Dormía encogida y caminaba dando brincos. Margarita dibujaba un pentagrama en la esquina superior derecha de cada página de su cuaderno de recetas. Se recogía el pelo en una trenza para estar por casa y dejaba su melena suelta para salir a la calle.
Se movía por la ciudad en patinete, excepto los días de lluvia; entonces se enfundaba su chubasquero violeta y unas botas de agua transparentes para que los viandantes pudieran ver sus calcetines desparejados. No se tomaba tiempo en combinar su vestuario. Su habitación estaba impoluta y cuidaba cada detalle con precisión.
Salía a correr tempranito todas las mañanas y desayunaba una buena tostada untada con chocolate. Las noches de fiesta las prefería de jueves a sábado, pero tampoco buscaba excusas si surgía la oportunidad cualquier otro día.
Margarita estudiaba ingeniería aeronáutica e impartía clases de ballet a niños en situación de vulnerabilidad. Se había independizado a los dieciocho años y le preparaba la comida a sus abuelos una vez por semana. Había adoptado un perro y un gato.

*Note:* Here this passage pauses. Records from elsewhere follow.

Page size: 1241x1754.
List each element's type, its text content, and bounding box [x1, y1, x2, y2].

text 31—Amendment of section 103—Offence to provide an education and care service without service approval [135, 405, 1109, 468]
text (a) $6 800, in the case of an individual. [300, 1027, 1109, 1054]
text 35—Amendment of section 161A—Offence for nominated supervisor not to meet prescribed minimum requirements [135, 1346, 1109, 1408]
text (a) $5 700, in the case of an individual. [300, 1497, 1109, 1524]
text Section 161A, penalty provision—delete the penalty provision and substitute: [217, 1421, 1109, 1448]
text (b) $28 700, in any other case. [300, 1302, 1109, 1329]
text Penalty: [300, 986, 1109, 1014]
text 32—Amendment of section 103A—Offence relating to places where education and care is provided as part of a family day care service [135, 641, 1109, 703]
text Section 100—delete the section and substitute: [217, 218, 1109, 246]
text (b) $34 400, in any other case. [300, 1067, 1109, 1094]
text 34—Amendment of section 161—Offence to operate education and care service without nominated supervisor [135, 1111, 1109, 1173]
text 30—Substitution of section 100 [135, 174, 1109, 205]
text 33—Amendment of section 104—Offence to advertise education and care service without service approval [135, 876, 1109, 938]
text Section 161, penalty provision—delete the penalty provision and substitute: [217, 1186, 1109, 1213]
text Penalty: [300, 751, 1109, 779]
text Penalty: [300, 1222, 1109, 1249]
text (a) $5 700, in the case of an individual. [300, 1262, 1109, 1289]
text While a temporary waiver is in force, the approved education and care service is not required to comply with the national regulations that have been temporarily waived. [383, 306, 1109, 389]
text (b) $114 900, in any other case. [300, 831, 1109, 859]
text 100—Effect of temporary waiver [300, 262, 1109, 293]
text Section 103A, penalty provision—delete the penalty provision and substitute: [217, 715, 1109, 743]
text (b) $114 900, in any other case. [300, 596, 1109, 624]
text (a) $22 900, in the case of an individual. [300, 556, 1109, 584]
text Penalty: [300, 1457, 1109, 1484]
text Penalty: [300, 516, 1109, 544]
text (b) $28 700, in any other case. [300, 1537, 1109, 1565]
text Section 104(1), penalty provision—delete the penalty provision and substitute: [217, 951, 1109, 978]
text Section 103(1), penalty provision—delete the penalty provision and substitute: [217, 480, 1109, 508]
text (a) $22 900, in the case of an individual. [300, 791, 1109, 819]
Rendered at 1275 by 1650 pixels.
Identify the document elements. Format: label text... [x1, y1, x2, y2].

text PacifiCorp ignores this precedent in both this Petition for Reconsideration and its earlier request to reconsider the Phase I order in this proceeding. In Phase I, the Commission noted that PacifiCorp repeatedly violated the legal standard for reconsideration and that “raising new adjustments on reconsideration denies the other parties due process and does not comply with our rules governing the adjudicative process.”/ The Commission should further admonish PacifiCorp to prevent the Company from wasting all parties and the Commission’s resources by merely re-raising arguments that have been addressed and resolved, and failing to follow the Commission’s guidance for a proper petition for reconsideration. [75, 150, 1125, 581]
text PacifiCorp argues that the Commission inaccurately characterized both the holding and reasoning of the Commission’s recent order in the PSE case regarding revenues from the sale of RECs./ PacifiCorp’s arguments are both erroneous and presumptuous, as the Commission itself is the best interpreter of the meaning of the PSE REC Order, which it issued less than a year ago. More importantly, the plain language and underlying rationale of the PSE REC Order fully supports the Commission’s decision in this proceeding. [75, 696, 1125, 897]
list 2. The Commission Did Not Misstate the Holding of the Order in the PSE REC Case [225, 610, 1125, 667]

Estaba planeando un viaje por la costa argentina con un grupo de amigas del colegio. Tonteaba con un chico que había conocido en una excursión a la montaña, pero Margarita no quería nada serio en aquel momento.
Su sonrisa calmaba pero no dudaba en sacar el mal genio si la tocaban las narices. Tenía paciencia para todo menos para el papeleo administrativo. A veces pedía ayuda cuando no se encontraba bien emocionalmente. Mandaba postales sin firmar cuando pasaba demasiado tiempo sin hablar con alguien a quien apreciaba.
Así que no, no tengo claro que haya sido capaz de hacer algo así.